Neville Francis Fitzgerald Chamberlain - Later Life

Later Life

After his retirement Chamberlain lived in Ascot, Berkshire, England. On 19 March 1938 he had a letter published in The Field in which he claimed to have invented the game of snooker at the officer's mess of the 11th Devonshire Regiment in Jubbulpore (Jabalpur), India in 1875. His claim was supported by the author Compton Mackenzie in a letter to The Billiard Player in 1939, and has been accepted ever since.

The Oxford Dictionary of National Biography describes the circumstances in which the new game came about:

While serving at Jubbulpore in 1875 Chamberlain developed a new variation of black pool by introducing coloured balls into the game. It was dubbed snooker—a derogatory nickname given to first-year cadets studying at the Royal Military Academy at Woolwich that Chamberlain had heard about from a young Royal Artillery subaltern visiting the mess.

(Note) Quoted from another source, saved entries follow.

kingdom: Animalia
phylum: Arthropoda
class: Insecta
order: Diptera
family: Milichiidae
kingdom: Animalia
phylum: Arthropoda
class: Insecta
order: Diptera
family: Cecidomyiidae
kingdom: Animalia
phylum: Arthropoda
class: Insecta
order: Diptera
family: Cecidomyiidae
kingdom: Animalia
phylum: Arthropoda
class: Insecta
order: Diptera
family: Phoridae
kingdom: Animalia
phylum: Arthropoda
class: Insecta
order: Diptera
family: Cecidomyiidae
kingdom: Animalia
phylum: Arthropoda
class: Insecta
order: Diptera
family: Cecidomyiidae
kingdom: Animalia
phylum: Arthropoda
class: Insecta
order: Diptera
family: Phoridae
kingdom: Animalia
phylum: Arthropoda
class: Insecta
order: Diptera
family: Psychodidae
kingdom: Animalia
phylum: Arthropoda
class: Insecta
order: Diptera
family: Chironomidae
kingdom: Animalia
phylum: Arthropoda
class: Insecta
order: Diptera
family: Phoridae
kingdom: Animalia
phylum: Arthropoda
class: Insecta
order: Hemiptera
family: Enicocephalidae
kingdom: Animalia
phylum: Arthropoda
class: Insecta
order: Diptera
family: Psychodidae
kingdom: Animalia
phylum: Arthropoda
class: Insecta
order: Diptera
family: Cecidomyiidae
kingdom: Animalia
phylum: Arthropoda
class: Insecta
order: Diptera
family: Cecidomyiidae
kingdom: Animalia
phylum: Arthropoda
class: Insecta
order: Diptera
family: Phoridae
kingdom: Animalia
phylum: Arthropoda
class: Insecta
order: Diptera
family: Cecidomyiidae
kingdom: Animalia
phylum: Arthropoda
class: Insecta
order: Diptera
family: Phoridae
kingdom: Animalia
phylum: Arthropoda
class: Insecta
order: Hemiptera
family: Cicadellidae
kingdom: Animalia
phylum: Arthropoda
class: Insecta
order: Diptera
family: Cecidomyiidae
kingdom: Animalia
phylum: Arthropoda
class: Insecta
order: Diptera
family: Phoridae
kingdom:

Chamberlain later retorted to a fellow player who had failed to pot a coloured ball: ‘Why, you're a regular snooker’. While explaining the term to his fellow officers Chamberlain, to mollify the officer concerned, remarked that they were all ‘snookers at the game’ and the name snooker or snooker's pool immediately stuck.

Chamberlain died on 28 May 1944 aged 88.